# Exercise prompt
Go through the records below and show every line with the string "SourceGraphic".

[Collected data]
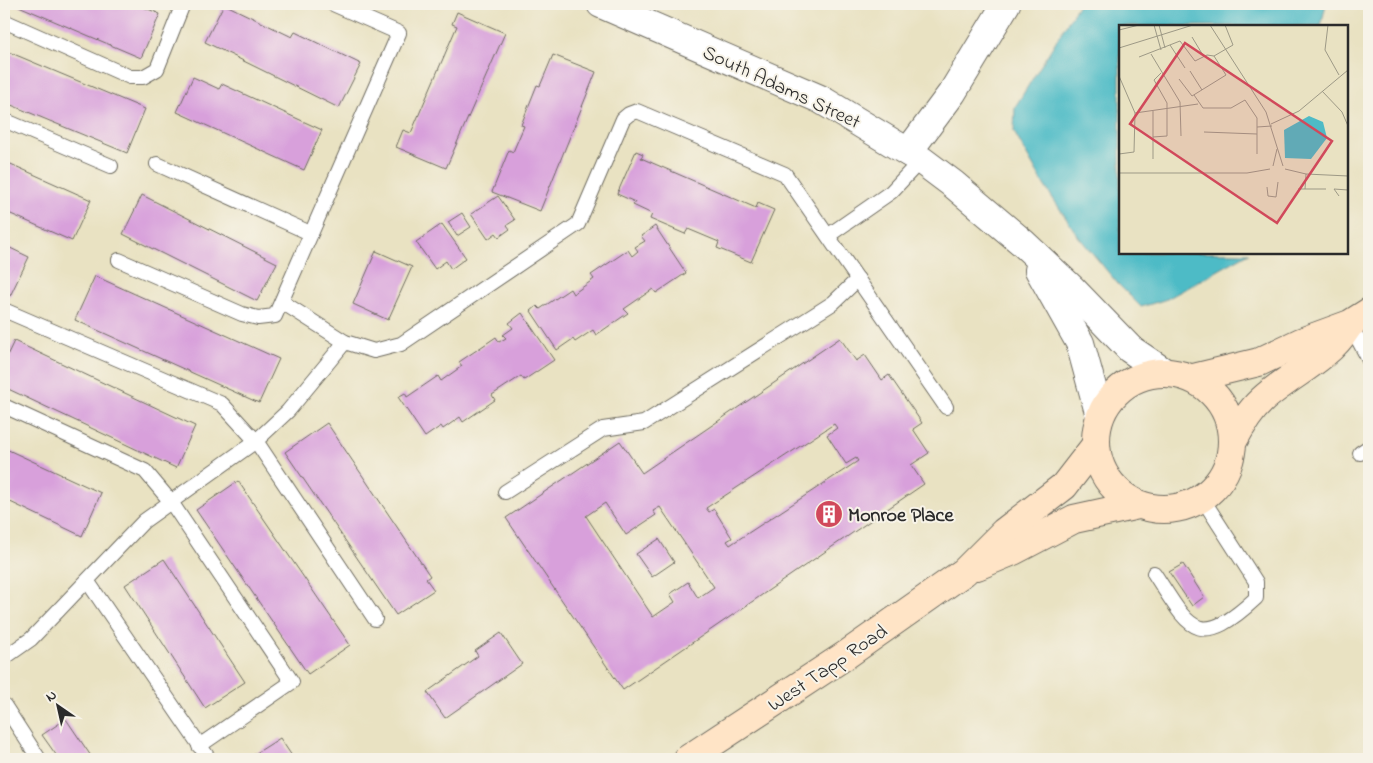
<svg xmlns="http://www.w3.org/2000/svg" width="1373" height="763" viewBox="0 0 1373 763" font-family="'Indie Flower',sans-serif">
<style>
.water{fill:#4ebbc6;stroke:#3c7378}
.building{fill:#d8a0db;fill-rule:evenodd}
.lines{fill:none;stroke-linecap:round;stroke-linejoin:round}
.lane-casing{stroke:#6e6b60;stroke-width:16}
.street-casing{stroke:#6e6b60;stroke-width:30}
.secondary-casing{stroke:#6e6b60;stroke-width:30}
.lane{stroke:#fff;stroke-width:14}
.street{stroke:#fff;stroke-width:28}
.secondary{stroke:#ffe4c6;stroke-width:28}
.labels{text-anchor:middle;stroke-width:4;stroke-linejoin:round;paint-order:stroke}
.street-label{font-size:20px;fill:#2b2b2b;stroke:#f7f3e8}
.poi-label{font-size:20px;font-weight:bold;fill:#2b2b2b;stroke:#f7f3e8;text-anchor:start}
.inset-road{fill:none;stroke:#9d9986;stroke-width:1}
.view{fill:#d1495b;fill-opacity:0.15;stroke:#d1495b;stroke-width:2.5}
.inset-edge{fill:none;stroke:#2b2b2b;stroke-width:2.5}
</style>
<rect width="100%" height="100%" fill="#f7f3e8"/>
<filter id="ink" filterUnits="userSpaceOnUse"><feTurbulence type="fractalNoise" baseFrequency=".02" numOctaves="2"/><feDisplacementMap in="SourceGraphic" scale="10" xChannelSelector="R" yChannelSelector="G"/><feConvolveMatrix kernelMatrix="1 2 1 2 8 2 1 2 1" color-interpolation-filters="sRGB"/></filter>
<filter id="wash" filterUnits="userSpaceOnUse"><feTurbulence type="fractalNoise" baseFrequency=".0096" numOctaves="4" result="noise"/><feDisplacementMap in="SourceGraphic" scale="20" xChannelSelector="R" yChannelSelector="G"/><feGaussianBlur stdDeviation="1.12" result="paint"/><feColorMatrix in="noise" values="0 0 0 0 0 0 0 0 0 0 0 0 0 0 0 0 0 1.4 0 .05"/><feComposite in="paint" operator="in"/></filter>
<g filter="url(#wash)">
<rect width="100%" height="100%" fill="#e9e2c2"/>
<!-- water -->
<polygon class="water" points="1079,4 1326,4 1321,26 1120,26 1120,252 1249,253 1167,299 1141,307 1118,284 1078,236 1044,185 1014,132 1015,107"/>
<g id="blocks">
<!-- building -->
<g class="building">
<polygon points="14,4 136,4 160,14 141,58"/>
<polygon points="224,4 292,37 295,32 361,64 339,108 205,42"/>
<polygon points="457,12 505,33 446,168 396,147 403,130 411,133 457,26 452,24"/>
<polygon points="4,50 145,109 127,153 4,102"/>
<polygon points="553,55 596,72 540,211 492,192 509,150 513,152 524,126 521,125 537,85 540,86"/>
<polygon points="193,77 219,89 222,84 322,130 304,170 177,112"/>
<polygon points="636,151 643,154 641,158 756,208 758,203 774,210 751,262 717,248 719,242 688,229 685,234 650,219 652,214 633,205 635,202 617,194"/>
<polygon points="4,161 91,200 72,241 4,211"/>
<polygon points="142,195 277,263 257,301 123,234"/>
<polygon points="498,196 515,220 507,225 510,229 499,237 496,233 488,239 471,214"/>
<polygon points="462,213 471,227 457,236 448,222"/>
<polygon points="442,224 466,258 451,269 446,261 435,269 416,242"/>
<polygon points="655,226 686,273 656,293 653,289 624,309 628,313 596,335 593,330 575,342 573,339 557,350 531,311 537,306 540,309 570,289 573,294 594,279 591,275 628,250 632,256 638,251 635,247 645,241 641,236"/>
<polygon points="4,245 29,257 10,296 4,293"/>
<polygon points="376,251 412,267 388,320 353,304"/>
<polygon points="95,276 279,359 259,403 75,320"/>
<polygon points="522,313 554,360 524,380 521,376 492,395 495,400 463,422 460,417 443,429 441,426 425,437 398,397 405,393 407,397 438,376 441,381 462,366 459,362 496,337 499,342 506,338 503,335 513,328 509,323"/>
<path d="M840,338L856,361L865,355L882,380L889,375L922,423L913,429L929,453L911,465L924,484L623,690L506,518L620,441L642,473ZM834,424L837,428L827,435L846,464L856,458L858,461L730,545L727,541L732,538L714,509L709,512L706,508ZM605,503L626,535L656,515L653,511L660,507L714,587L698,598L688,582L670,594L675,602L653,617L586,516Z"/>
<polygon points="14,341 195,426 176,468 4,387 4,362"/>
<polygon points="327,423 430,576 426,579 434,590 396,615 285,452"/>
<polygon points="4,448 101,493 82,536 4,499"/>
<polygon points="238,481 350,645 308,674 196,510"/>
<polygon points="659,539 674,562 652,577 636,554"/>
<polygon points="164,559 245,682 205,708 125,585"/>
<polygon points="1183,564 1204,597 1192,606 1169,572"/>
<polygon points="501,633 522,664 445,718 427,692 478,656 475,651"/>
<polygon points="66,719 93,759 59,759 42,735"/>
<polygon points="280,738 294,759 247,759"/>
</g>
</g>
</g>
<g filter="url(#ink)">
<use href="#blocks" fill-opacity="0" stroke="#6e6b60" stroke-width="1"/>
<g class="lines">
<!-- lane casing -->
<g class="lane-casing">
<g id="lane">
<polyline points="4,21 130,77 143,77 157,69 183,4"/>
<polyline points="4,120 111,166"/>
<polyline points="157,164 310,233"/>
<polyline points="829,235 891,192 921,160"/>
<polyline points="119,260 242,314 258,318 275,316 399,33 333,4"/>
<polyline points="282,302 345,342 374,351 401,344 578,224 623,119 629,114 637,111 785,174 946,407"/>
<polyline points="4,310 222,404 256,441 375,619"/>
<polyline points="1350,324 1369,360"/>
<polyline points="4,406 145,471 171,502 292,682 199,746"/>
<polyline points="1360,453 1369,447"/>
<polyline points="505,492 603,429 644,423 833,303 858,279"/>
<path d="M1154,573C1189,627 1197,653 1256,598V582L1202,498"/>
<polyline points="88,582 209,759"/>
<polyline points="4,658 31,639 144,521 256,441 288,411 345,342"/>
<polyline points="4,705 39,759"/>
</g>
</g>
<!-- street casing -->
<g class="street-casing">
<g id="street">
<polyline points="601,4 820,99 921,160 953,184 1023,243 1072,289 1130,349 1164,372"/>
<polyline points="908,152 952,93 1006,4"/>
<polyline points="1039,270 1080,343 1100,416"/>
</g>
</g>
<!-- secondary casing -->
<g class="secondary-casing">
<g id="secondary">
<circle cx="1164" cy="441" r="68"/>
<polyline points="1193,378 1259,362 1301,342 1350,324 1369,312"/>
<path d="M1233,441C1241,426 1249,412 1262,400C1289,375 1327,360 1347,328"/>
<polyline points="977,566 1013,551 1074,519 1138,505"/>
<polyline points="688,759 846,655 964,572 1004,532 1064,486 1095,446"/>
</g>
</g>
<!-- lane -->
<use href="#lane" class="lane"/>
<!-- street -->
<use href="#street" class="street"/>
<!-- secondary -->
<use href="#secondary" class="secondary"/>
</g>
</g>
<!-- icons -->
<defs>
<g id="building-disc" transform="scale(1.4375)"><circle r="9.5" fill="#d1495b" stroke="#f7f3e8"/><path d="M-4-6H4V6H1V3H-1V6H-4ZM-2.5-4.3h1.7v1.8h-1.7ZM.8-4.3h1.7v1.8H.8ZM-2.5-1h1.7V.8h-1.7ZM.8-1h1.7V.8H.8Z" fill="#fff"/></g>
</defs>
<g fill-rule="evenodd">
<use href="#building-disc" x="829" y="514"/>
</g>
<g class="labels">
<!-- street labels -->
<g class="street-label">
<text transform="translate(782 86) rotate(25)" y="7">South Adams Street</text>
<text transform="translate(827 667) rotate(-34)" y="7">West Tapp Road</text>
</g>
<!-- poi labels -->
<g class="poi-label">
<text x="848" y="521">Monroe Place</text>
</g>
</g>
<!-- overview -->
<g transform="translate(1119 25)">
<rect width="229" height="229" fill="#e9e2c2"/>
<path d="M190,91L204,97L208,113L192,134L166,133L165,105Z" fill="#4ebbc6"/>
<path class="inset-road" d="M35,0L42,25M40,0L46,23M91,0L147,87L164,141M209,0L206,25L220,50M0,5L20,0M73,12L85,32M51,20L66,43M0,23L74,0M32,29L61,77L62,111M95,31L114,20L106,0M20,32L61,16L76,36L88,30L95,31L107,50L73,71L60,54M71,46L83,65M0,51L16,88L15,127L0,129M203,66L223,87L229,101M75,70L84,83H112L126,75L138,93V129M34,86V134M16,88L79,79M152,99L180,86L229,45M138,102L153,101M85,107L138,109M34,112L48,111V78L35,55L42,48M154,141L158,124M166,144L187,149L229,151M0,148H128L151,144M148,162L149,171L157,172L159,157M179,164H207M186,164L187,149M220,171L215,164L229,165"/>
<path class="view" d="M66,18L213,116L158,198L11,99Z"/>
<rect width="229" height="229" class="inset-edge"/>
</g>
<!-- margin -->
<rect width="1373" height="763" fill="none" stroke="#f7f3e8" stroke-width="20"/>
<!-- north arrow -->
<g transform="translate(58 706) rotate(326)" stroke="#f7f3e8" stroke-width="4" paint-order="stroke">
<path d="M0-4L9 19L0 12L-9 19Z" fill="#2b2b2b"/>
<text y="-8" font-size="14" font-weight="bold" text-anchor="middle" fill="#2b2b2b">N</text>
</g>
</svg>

# Problem solution
<filter id="ink" filterUnits="userSpaceOnUse"><feTurbulence type="fractalNoise" baseFrequency=".02" numOctaves="2"/><feDisplacementMap in="SourceGraphic" scale="10" xChannelSelector="R" yChannelSelector="G"/><feConvolveMatrix kernelMatrix="1 2 1 2 8 2 1 2 1" color-interpolation-filters="sRGB"/></filter>
<filter id="wash" filterUnits="userSpaceOnUse"><feTurbulence type="fractalNoise" baseFrequency=".0096" numOctaves="4" result="noise"/><feDisplacementMap in="SourceGraphic" scale="20" xChannelSelector="R" yChannelSelector="G"/><feGaussianBlur stdDeviation="1.12" result="paint"/><feColorMatrix in="noise" values="0 0 0 0 0 0 0 0 0 0 0 0 0 0 0 0 0 1.4 0 .05"/><feComposite in="paint" operator="in"/></filter>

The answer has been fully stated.